THE LONGEST NITE (1998)
Director: Patrick Yau
Starring: Tony Leung Chiu-wai, Lau Ching-wan, Maggie Shiu, Mark Cheng
"THE LONGEST NITE was the biggest challenge in my career. No precedents, nothing to rely on, nothing to copy from. I kept asking myself: yes or no? Work or doesn't work?" - Johnnie To
Deepest, darkest film noir, slick as the 70's and mean as a snake, director Patrick Yau's The Longest Nite is a diseased hybrid of Orson Welles' Lady From Shanghai and Touch of Evil. Tony Leung Chiu-wai (Hard Boiled, Chungking Express) is a corrupt cop on Macau, a Portuguese island off the coast of Hong Kong famous for its gambling and gang wars, sort of a Chinese Las Vegas before it cleaned up its act. Two warring Macanese gangs sit down for a negotiation and it’s up to Tony to keep the simmering tensions down to a dull rumble. Over the course of 24 claustraphobic hours he streaks all over the island administering beatings, disposing of corpses, torturing suspects, and plugging up leaks so that the criminal status quo will be maintained and he'll be able to carry on business as usual. And then the Hitman shows up.
Bald-headed, tattooed, and carrying an ominous bowling bag, Lau Ching-wan starts crossing Tony's field of vision, making deliveries, taking phone calls, delivering veiled threats. He's the chaos Tony's trying to control and the two start tweaking each other's volume knobs, until whatever else they were doing falls by the wayside and they get obsessed with trying to squash one another like bugs.
Originally, Patrick Yau shot just five scenes of this picture before running into a creative brick wall. Producer/writer Wai Ka-fai, and director Johnnie To came in and tossed the script out the window, shuffling and reshuffling those five scenes into a brand new dead man’s hand and turning the movie into a haunted house full of unseen, malevolent gangland bosses and spooky headless corpses. Like a vengeful ghost, the movie lays its cold malignant hand on your throat and just rests it there - a sleepy menace. Everyone thinks they're king of the world, because they don't know any better, but the more they learn, the more they freak, and as corpses and bags of money start appearing in the wrong places it's clear that they're just rats in a sack, tearing each other up while someone on the outside shakes them up and down. The question is who?

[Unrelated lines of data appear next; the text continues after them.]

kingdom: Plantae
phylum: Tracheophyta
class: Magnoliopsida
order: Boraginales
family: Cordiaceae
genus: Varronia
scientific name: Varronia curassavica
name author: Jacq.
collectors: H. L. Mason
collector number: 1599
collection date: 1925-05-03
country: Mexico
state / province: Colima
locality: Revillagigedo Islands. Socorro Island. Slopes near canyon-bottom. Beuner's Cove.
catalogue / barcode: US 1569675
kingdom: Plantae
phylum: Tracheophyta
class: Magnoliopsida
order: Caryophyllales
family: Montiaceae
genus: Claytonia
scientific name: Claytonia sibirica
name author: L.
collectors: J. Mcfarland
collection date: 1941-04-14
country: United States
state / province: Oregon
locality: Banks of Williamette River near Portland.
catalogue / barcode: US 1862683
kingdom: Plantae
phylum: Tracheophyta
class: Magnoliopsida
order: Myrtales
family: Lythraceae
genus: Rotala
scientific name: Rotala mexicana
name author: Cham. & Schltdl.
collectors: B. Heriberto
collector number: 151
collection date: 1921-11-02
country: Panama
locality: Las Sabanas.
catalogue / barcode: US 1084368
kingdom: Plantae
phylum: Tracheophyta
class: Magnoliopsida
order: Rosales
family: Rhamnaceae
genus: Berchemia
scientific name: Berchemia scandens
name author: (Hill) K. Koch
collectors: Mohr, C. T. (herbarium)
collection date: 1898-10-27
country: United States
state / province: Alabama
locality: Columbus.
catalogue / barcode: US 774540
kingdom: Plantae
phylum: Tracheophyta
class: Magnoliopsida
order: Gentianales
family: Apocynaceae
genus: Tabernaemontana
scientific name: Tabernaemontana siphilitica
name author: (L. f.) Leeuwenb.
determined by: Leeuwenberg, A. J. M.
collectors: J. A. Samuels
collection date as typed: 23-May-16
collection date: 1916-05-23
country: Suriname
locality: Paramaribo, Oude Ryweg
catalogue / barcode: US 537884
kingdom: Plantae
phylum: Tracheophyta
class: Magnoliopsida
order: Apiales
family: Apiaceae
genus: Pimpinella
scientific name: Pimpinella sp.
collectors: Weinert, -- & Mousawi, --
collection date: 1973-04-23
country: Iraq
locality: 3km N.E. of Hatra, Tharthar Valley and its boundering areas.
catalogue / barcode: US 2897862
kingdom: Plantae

One long experiment in just how much hell a director can put his characters through without reducing the audience to a quivering wreck, cowering under their seats, and clawing at the exit doors, The Longest Nite is a haunted movie seething with poisonous visuals and blows to the head. As dawn approaches, and the best laid plans go wetly awry, the plot breaks down into an expressionistic nightmare as Macau and all its real world gang violence fractures and falls away leaving our two protagonists slugging it out amongst the shards.
This is film noir at its most stressed-out.